You are meant to be the tragic hero, carrying on in the face of adversity and I am meant to be the villain. This is all wrong. Ron practically hexed you in the hallway! If I hadn't stopped him you would have spent the night with Madame Pomfrey instead of the lovely Miss Granger.

Besides, I'm not some simpering victim on the side of right here. I told her to stay with you. I told her to make you happy, and she's buggering it all up. If you were happy, you wouldn't be looking at me like that from your table at dinner while she sits in your lap feeding you like an infant. If you were happy, you wouldn't look as broken as I feel. If you were happy, I wouldn't feel your tears on her skin at night.

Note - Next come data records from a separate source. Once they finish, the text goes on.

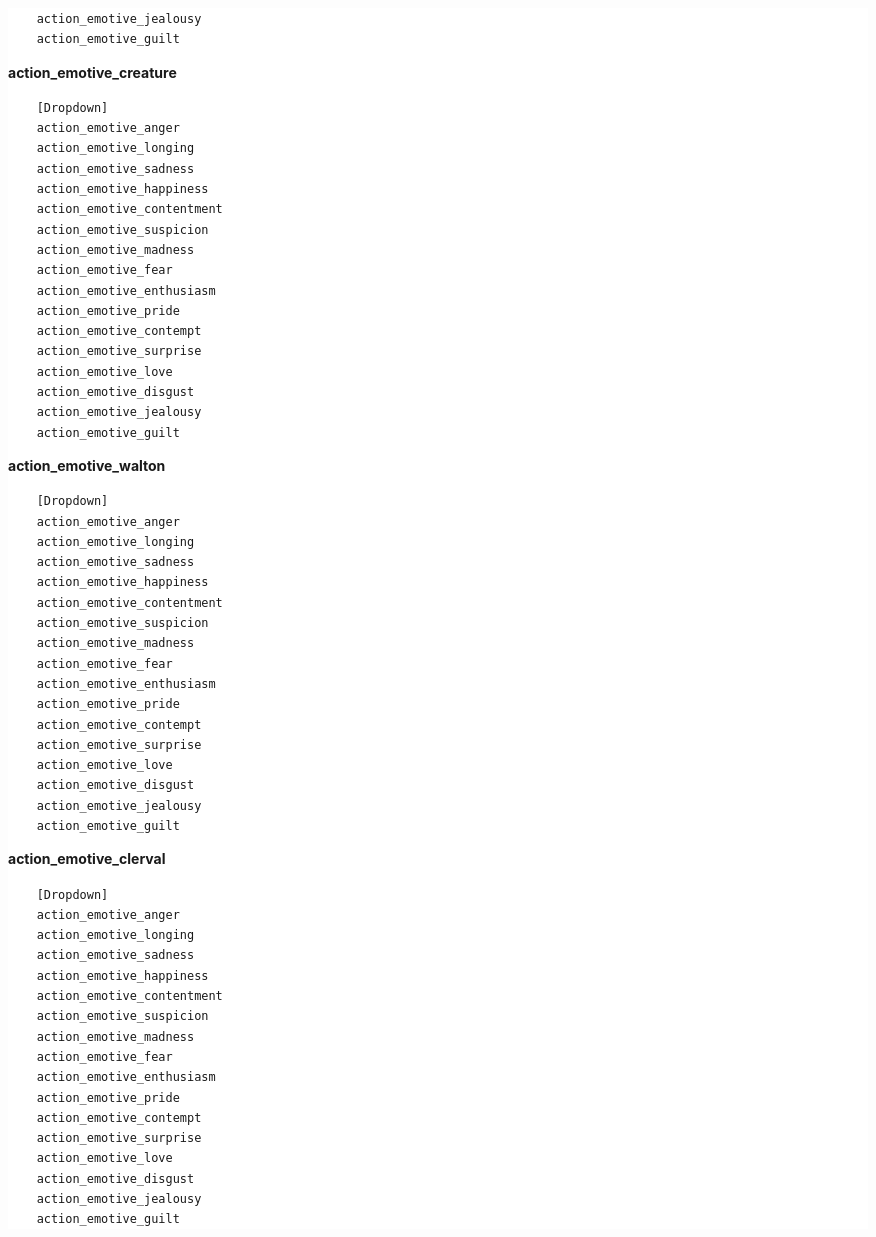 		action_emotive_jealousy
		action_emotive_guilt

**action_emotive_creature**

		[Dropdown]
		action_emotive_anger
		action_emotive_longing
		action_emotive_sadness
		action_emotive_happiness
		action_emotive_contentment
		action_emotive_suspicion
		action_emotive_madness
		action_emotive_fear
		action_emotive_enthusiasm
		action_emotive_pride
		action_emotive_contempt
		action_emotive_surprise
		action_emotive_love
		action_emotive_disgust
		action_emotive_jealousy
		action_emotive_guilt

**action_emotive_walton**

		[Dropdown]
		action_emotive_anger
		action_emotive_longing
		action_emotive_sadness
		action_emotive_happiness
		action_emotive_contentment
		action_emotive_suspicion
		action_emotive_madness
		action_emotive_fear
		action_emotive_enthusiasm
		action_emotive_pride
		action_emotive_contempt
		action_emotive_surprise
		action_emotive_love
		action_emotive_disgust
		action_emotive_jealousy
		action_emotive_guilt

**action_emotive_clerval**

		[Dropdown]
		action_emotive_anger
		action_emotive_longing
		action_emotive_sadness
		action_emotive_happiness
		action_emotive_contentment
		action_emotive_suspicion
		action_emotive_madness
		action_emotive_fear
		action_emotive_enthusiasm
		action_emotive_pride
		action_emotive_contempt
		action_emotive_surprise
		action_emotive_love
		action_emotive_disgust
		action_emotive_jealousy
		action_emotive_guilt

But I suppose she's gotten what's coming to her. Hogwarts' own Jezebel. I think they hate her more than they ever hated me, because they want to hate you, too, but can't. So she gets it all. I tell her it isn't true, that she is the right one for you and everything will be fine, but she doesn't believe me.

Ron hates her now, even more than he hates you. He was in love with her, you know. He was in love with her and you knew it and you took her anyway. And now he has more in common with a pureblood prat like me than either of you. He needs me to hate you both, and I can't, but he needs me to be angry so he can be angry on my behalf.

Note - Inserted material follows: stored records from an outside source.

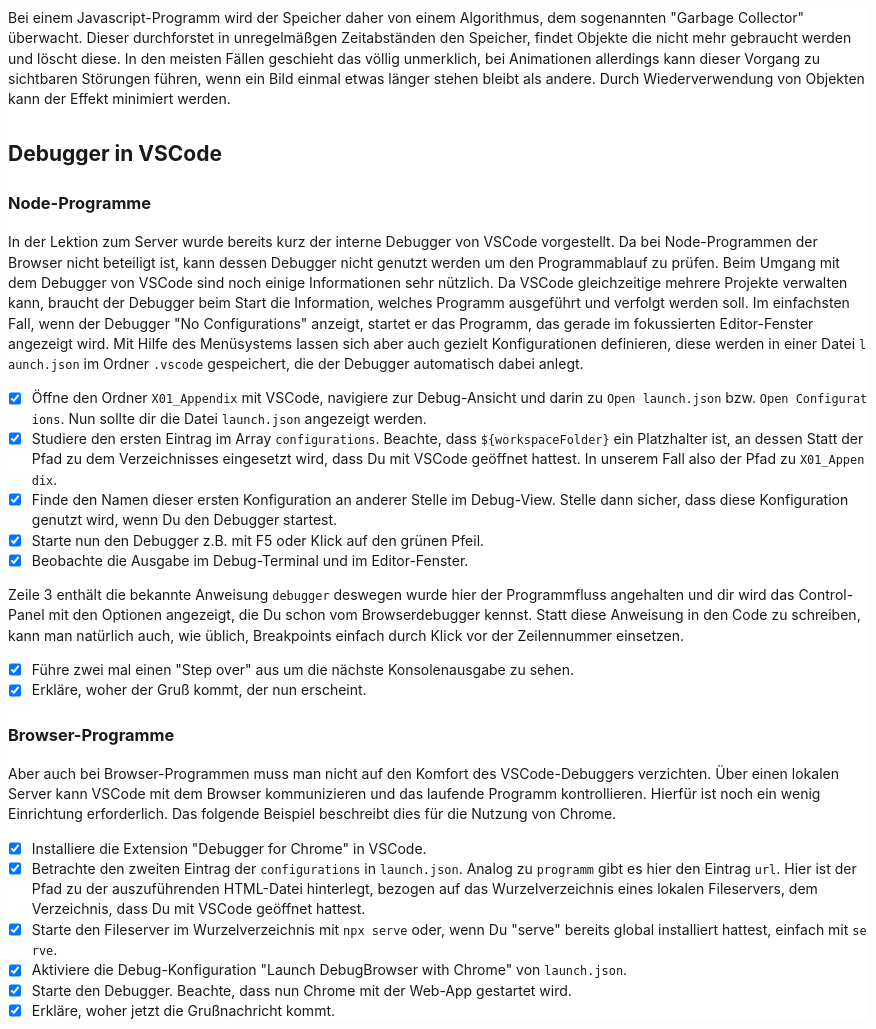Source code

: Bei einem Javascript-Programm wird der Speicher daher von einem Algorithmus, dem sogenannten "Garbage Collector" überwacht. Dieser durchforstet in unregelmäßgen Zeitabständen den Speicher, findet Objekte die nicht mehr gebraucht werden und löscht diese. In den meisten Fällen geschieht das völlig unmerklich, bei Animationen allerdings kann dieser Vorgang zu sichtbaren Störungen führen, wenn ein Bild einmal etwas länger stehen bleibt als andere. Durch Wiederverwendung von Objekten kann der Effekt minimiert werden.

## Debugger in VSCode
### Node-Programme
In der Lektion zum Server wurde bereits kurz der interne Debugger von VSCode vorgestellt. Da bei Node-Programmen der Browser nicht beteiligt ist, kann dessen Debugger nicht genutzt werden um den Programmablauf zu prüfen. Beim Umgang mit dem Debugger von VSCode sind noch einige Informationen sehr nützlich. 
Da VSCode gleichzeitige mehrere Projekte verwalten kann, braucht der Debugger beim Start die Information, welches Programm ausgeführt und verfolgt werden soll. Im einfachsten Fall, wenn der Debugger "No Configurations" anzeigt, startet er das Programm, das gerade im fokussierten Editor-Fenster angezeigt wird. Mit Hilfe des Menüsystems lassen sich aber auch gezielt Konfigurationen definieren, diese werden in einer Datei `launch.json` im Ordner `.vscode` gespeichert, die der Debugger automatisch dabei anlegt. 

- [x] Öffne den Ordner `X01_Appendix` mit VSCode, navigiere zur Debug-Ansicht und darin zu `Open launch.json` bzw. `Open Configurations`. Nun sollte dir die Datei `launch.json` angezeigt werden.
- [x] Studiere den ersten Eintrag im Array `configurations`. Beachte, dass `${workspaceFolder}` ein Platzhalter ist, an dessen Statt der Pfad zu dem Verzeichnisses eingesetzt wird, dass Du mit VSCode geöffnet hattest. In unserem Fall also der Pfad zu `X01_Appendix`.
- [x] Finde den Namen dieser ersten Konfiguration an anderer Stelle im Debug-View. Stelle dann sicher, dass diese Konfiguration genutzt wird, wenn Du den Debugger startest.
- [x] Starte nun den Debugger z.B. mit F5 oder Klick auf den grünen Pfeil.
- [x] Beobachte die Ausgabe im Debug-Terminal und im Editor-Fenster.

Zeile 3 enthält die bekannte Anweisung `debugger` deswegen wurde hier der Programmfluss angehalten und dir wird das Control-Panel mit den Optionen angezeigt, die Du schon vom Browserdebugger kennst. Statt diese Anweisung in den Code zu schreiben, kann man natürlich auch, wie üblich, Breakpoints einfach durch Klick vor der Zeilennummer einsetzen.

- [x] Führe zwei mal einen "Step over" aus um die nächste Konsolenausgabe zu sehen.
- [x] Erkläre, woher der Gruß kommt, der nun erscheint.

### Browser-Programme
Aber auch bei Browser-Programmen muss man nicht auf den Komfort des VSCode-Debuggers verzichten. Über einen lokalen Server kann VSCode mit dem Browser kommunizieren und das laufende Programm kontrollieren. Hierfür ist noch ein wenig Einrichtung erforderlich. Das folgende Beispiel beschreibt dies für die Nutzung von Chrome.

- [x] Installiere die Extension "Debugger for Chrome" in VSCode.
- [x] Betrachte den zweiten Eintrag der `configurations` in `launch.json`. Analog zu `programm` gibt es hier den Eintrag `url`. Hier ist der Pfad zu der auszuführenden HTML-Datei hinterlegt, bezogen auf das Wurzelverzeichnis eines lokalen Fileservers, dem Verzeichnis, dass Du mit VSCode geöffnet hattest.
- [x] Starte den Fileserver im Wurzelverzeichnis mit `npx serve` oder, wenn Du "serve" bereits global installiert hattest, einfach mit `serve`.
- [x] Aktiviere die Debug-Konfiguration "Launch DebugBrowser with Chrome" von `launch.json`.
- [x] Starte den Debugger. Beachte, dass nun Chrome mit der Web-App gestartet wird.
- [x] Erkläre, woher jetzt die Grußnachricht kommt.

But I'm not angry. And I don't want to lose whatever small part of you the talented Jezebel has left me with.

oOo

Harry, you have to believe that I didn't want this. I never, but my father, and well, it's not like I had a choice! But it doesn't mean anything. I still, that is to say, I've always…I'd never hurt you, not on purpose, and I know that I have, but I'd take it back if I could because I…

It doesn't matter now. You'll never look at me again once you see it, and I can't live with seeing betrayal in your eyes. I just wish… I wish I could tell you and you'd understand, but it's been too long since I could've said anything to you to start with this.